## REQUIREMENT:
From first line to last, transcribe the listing exactly and skip any image.

── DATA EXTRACT

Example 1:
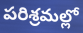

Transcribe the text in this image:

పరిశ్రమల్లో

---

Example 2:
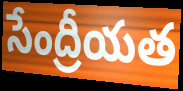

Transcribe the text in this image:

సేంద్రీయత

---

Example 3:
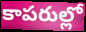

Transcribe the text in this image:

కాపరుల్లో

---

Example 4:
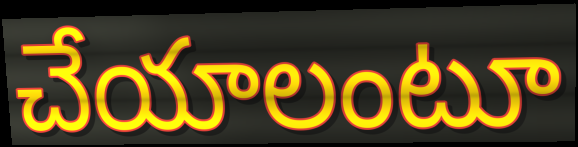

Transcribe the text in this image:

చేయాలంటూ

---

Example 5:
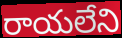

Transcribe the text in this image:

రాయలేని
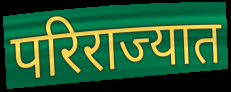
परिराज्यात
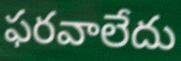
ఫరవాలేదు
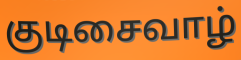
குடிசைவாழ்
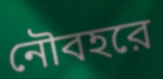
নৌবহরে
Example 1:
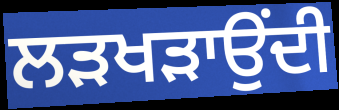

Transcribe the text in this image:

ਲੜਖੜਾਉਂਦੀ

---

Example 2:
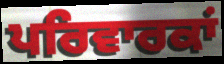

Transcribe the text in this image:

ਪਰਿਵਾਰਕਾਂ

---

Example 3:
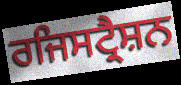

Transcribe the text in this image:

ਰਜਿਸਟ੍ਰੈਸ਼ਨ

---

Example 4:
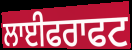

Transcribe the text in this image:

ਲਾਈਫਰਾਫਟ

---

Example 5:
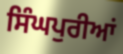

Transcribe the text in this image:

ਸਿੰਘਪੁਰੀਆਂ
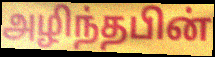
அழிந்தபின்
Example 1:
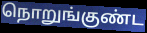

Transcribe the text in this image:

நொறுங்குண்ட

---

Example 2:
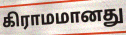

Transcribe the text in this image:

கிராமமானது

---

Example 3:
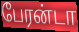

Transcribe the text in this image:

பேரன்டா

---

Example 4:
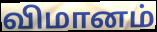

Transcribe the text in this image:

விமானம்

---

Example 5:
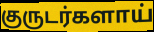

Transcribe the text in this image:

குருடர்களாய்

────

## WRITTEN SOLUTION:
Example 1:

Transcribe the text in this image:

పరిశ్రమల్లో

---

Example 2:

Transcribe the text in this image:

సేంద్రీయత

---

Example 3:

Transcribe the text in this image:

కాపరుల్లో

---

Example 4:

Transcribe the text in this image:

చేయాలంటూ

---

Example 5:

Transcribe the text in this image:

రాయలేని
परिराज्यात
ఫరవాలేదు
குடிசைவாழ்
নৌবহরে
Example 1:

Transcribe the text in this image:

ਲੜਖੜਾਉਂਦੀ

---

Example 2:

Transcribe the text in this image:

ਪਰਿਵਾਰਕਾਂ

---

Example 3:

Transcribe the text in this image:

ਰਜਿਸਟ੍ਰੈਸ਼ਨ

---

Example 4:

Transcribe the text in this image:

ਲਾਈਫਰਾਫਟ

---

Example 5:

Transcribe the text in this image:

ਸਿੰਘਪੁਰੀਆਂ
அழிந்தபின்
Example 1:

Transcribe the text in this image:

நொறுங்குண்ட

---

Example 2:

Transcribe the text in this image:

கிராமமானது

---

Example 3:

Transcribe the text in this image:

பேரன்டா

---

Example 4:

Transcribe the text in this image:

விமானம்

---

Example 5:

Transcribe the text in this image:

குருடர்களாய்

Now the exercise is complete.